To probe these questions, the Brookings Institution in late 2009 assembled two dozen former senior U.S. government officials and Middle East specialists for a daylong simulation of the political and military consequences [PDF] that would result from an Israeli military strike against Iran’s nuclear program.
The simulation was conducted as a three-move game, with Israeli, U.S., and Iranian teams, each representing their government’s top national security officials. The members of the U.S. team had all served in senior positions in the U.S. government; the Israeli team was composed of a half-dozen experts on Israel, including former senior U.S. officials with close ties to senior Israeli decision-makers; the Iranian team was composed of a half-dozen specialists, including people who had either lived in Tehran or served as U.S. officials with responsibility for Iran.
I had the unenviable task of trying to channel Iran’s supreme leader, Ayatollah Ali Khamenei.
The simulation was premised on a surprise Israeli military strike — absent U.S. knowledge or consent — on Iran’s nuclear facilities, motivated by the breakdown of nuclear negotiations, the ineffectiveness of sanctions, and newfound intelligence of secret Iranian weapons activity. In other words, pretty close to what we have before us now.
Arguably, the strongest argument against an attack on Iran is a question of simple mathematics. According to Israeli estimates, a strike would, at best, set back Tehran’s nuclear clock by just two to three years — but it would likely resuscitate the fortunes of a deeply unpopular, ideologically bankrupt Iranian regime, prolonging its shelf life by another decade or generation. As one Iranian democracy activist once told me, Israel and the United States should “focus less on the gun and more on the bandit trying to obtain the gun.” Bombing Iran, he said, would strengthen the bandit, not weaken it — and only increase his desire to get the gun.

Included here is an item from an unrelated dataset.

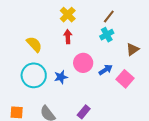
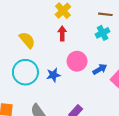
brown line: (109, 17) -> (105, 14), turned 56

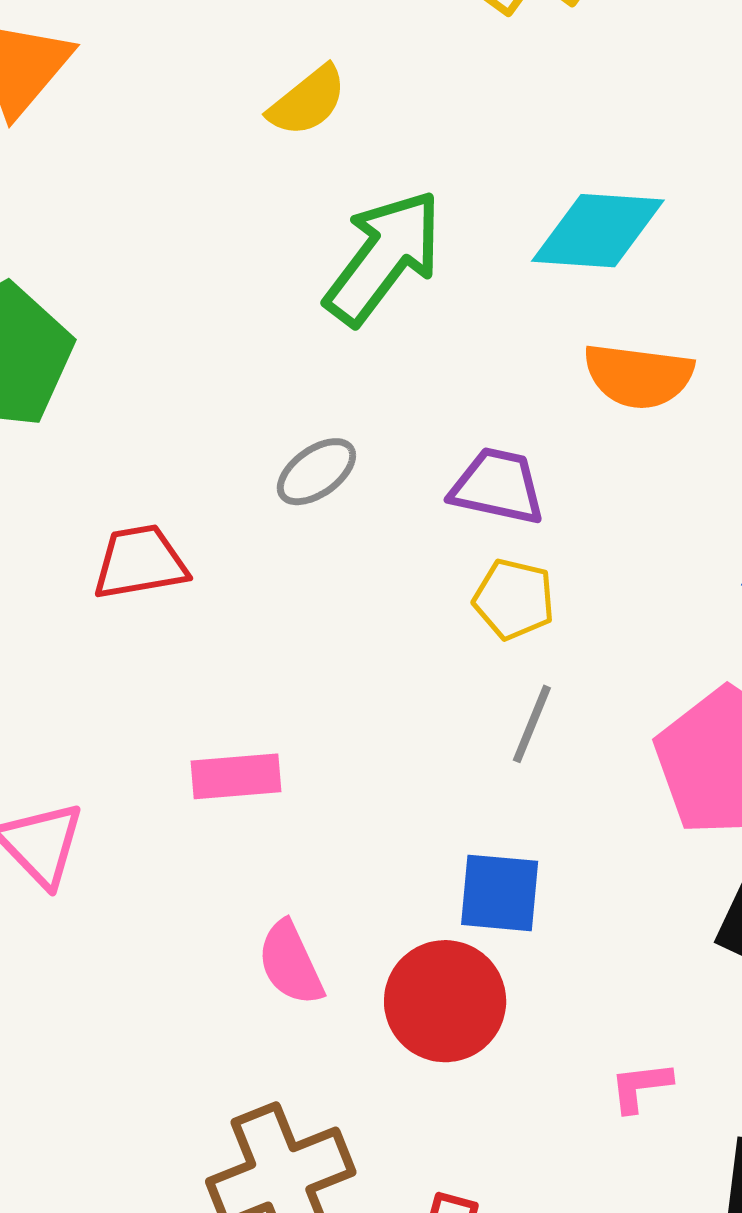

Iran’s nuclear sites are purposely built close to population centers, but in the simulation, the Israeli strike managed to cause only a small number of civilian casualties. Nonetheless, one of my immediate reactions was to order Iranian state television to show graphic images of the “hundreds of innocent martyrs” — focusing on the women and children — in order to incite outrage against Israel and attempt to convert Iranian nationalism into solidarity with the regime.

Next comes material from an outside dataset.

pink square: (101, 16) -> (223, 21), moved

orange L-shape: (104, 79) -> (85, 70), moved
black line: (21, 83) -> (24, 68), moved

To further that goal, we then invited the symbolic leadership of the opposition — Mir Hossein Mousavi and Mehdi Karroubi (both of whom are now under house arrest), as well as former President Mohammad Khatami — onto state television to furiously condemn Israel and pledge allegiance to the government. Instead of widening Iran’s deep internal fractures — both between political elites and between the people and the regime — the Israeli military strike helped repair them.
I asked a longtime aide to Karroubi about the plausibility of the above scenario. He said that an Israeli strike on Iran would be “10 times worse” — in terms of eliciting popular anger — than a U.S. strike and agreed that it would likely bring recognized opposition figures in concert with the government, strengthening the state’s capacity to respond.
And respond we did. I went into the exercise believing that the Iranian regime’s response to an Israeli military strike — despite many predictions otherwise — would be relatively subdued, given the regime’s fears of inviting massive reprisals. The opposite turned out to be true. Once our nuclear sites were effectively destroyed, we calculated that we had no choice but to escalate and retaliate in order to save face and project power to our own population and neighbors, deter future attacks, and inflict a heavy political cost on Israel.